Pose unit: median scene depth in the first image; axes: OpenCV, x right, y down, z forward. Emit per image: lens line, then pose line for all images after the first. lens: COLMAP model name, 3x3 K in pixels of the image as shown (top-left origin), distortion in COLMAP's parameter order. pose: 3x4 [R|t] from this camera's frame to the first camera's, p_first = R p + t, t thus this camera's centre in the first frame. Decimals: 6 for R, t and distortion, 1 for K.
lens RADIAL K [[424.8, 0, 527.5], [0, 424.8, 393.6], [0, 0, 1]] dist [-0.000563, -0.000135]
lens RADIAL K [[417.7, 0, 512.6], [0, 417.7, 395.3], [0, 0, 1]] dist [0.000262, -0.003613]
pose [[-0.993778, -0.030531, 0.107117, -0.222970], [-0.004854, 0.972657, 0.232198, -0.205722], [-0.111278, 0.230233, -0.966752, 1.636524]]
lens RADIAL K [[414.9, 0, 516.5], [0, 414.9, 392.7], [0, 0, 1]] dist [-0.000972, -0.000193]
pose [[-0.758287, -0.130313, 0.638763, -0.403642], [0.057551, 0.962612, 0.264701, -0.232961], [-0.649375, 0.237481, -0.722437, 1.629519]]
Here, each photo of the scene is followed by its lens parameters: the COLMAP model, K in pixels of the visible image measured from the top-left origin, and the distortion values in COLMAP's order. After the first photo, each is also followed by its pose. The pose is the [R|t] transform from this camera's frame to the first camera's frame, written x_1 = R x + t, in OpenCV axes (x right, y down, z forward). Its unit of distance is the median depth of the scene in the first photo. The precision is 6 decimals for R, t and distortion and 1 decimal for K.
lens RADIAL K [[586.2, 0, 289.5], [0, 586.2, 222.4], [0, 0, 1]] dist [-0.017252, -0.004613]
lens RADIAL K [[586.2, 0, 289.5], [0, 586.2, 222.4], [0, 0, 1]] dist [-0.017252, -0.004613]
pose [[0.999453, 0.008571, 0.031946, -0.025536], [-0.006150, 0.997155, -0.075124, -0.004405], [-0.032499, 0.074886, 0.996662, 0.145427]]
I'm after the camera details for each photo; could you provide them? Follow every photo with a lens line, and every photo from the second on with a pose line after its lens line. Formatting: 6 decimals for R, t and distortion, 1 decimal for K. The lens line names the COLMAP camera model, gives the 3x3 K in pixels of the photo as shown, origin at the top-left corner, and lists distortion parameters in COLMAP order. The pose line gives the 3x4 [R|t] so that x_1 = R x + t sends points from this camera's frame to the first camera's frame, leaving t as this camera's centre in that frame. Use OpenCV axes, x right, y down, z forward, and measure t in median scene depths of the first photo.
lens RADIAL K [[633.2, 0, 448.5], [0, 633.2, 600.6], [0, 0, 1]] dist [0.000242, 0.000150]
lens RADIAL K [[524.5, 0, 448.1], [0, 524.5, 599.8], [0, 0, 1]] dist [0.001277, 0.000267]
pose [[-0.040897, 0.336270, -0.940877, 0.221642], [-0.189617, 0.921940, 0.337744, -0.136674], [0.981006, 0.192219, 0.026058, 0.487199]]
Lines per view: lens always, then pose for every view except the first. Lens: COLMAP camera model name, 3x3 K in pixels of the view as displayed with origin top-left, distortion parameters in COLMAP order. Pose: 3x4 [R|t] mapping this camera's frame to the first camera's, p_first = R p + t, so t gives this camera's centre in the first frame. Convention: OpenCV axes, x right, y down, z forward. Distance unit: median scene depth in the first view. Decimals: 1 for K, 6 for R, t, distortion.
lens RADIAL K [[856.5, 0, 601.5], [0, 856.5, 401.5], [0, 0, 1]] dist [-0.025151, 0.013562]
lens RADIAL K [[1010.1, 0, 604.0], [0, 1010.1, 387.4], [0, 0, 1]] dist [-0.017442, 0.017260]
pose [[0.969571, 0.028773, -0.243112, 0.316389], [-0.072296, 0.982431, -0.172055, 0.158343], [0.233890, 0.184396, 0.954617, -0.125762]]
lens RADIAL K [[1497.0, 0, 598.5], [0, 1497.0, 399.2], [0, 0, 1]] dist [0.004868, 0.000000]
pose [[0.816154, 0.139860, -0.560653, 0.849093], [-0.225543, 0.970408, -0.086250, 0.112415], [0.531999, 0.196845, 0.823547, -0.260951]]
===
# [What the task requires]
Convert every line of the listing above into a JSON array of strings, with one string per line and blank lines omitted.

# [Answer to the exercise]
[
  "Pose unit: median scene depth in the first image; axes: OpenCV, x right, y down, z forward. Emit per image: lens line, then pose line for all images after the first. lens: COLMAP model name, 3x3 K in pixels of the image as shown (top-left origin), distortion in COLMAP's parameter order. pose: 3x4 [R|t] from this camera's frame to the first camera's, p_first = R p + t, t thus this camera's centre in the first frame. Decimals: 6 for R, t and distortion, 1 for K.",
  "lens RADIAL K [[424.8, 0, 527.5], [0, 424.8, 393.6], [0, 0, 1]] dist [-0.000563, -0.000135]",
  "lens RADIAL K [[417.7, 0, 512.6], [0, 417.7, 395.3], [0, 0, 1]] dist [0.000262, -0.003613]",
  "pose [[-0.993778, -0.030531, 0.107117, -0.222970], [-0.004854, 0.972657, 0.232198, -0.205722], [-0.111278, 0.230233, -0.966752, 1.636524]]",
  "lens RADIAL K [[414.9, 0, 516.5], [0, 414.9, 392.7], [0, 0, 1]] dist [-0.000972, -0.000193]",
  "pose [[-0.758287, -0.130313, 0.638763, -0.403642], [0.057551, 0.962612, 0.264701, -0.232961], [-0.649375, 0.237481, -0.722437, 1.629519]]",
  "Here, each photo of the scene is followed by its lens parameters: the COLMAP model, K in pixels of the visible image measured from the top-left origin, and the distortion values in COLMAP's order. After the first photo, each is also followed by its pose. The pose is the [R|t] transform from this camera's frame to the first camera's frame, written x_1 = R x + t, in OpenCV axes (x right, y down, z forward). Its unit of distance is the median depth of the scene in the first photo. The precision is 6 decimals for R, t and distortion and 1 decimal for K.",
  "lens RADIAL K [[586.2, 0, 289.5], [0, 586.2, 222.4], [0, 0, 1]] dist [-0.017252, -0.004613]",
  "lens RADIAL K [[586.2, 0, 289.5], [0, 586.2, 222.4], [0, 0, 1]] dist [-0.017252, -0.004613]",
  "pose [[0.999453, 0.008571, 0.031946, -0.025536], [-0.006150, 0.997155, -0.075124, -0.004405], [-0.032499, 0.074886, 0.996662, 0.145427]]",
  "I'm after the camera details for each photo; could you provide them? Follow every photo with a lens line, and every photo from the second on with a pose line after its lens line. Formatting: 6 decimals for R, t and distortion, 1 decimal for K. The lens line names the COLMAP camera model, gives the 3x3 K in pixels of the photo as shown, origin at the top-left corner, and lists distortion parameters in COLMAP order. The pose line gives the 3x4 [R|t] so that x_1 = R x + t sends points from this camera's frame to the first camera's frame, leaving t as this camera's centre in that frame. Use OpenCV axes, x right, y down, z forward, and measure t in median scene depths of the first photo.",
  "lens RADIAL K [[633.2, 0, 448.5], [0, 633.2, 600.6], [0, 0, 1]] dist [0.000242, 0.000150]",
  "lens RADIAL K [[524.5, 0, 448.1], [0, 524.5, 599.8], [0, 0, 1]] dist [0.001277, 0.000267]",
  "pose [[-0.040897, 0.336270, -0.940877, 0.221642], [-0.189617, 0.921940, 0.337744, -0.136674], [0.981006, 0.192219, 0.026058, 0.487199]]",
  "Lines per view: lens always, then pose for every view except the first. Lens: COLMAP camera model name, 3x3 K in pixels of the view as displayed with origin top-left, distortion parameters in COLMAP order. Pose: 3x4 [R|t] mapping this camera's frame to the first camera's, p_first = R p + t, so t gives this camera's centre in the first frame. Convention: OpenCV axes, x right, y down, z forward. Distance unit: median scene depth in the first view. Decimals: 1 for K, 6 for R, t, distortion.",
  "lens RADIAL K [[856.5, 0, 601.5], [0, 856.5, 401.5], [0, 0, 1]] dist [-0.025151, 0.013562]",
  "lens RADIAL K [[1010.1, 0, 604.0], [0, 1010.1, 387.4], [0, 0, 1]] dist [-0.017442, 0.017260]",
  "pose [[0.969571, 0.028773, -0.243112, 0.316389], [-0.072296, 0.982431, -0.172055, 0.158343], [0.233890, 0.184396, 0.954617, -0.125762]]",
  "lens RADIAL K [[1497.0, 0, 598.5], [0, 1497.0, 399.2], [0, 0, 1]] dist [0.004868, 0.000000]",
  "pose [[0.816154, 0.139860, -0.560653, 0.849093], [-0.225543, 0.970408, -0.086250, 0.112415], [0.531999, 0.196845, 0.823547, -0.260951]]"
]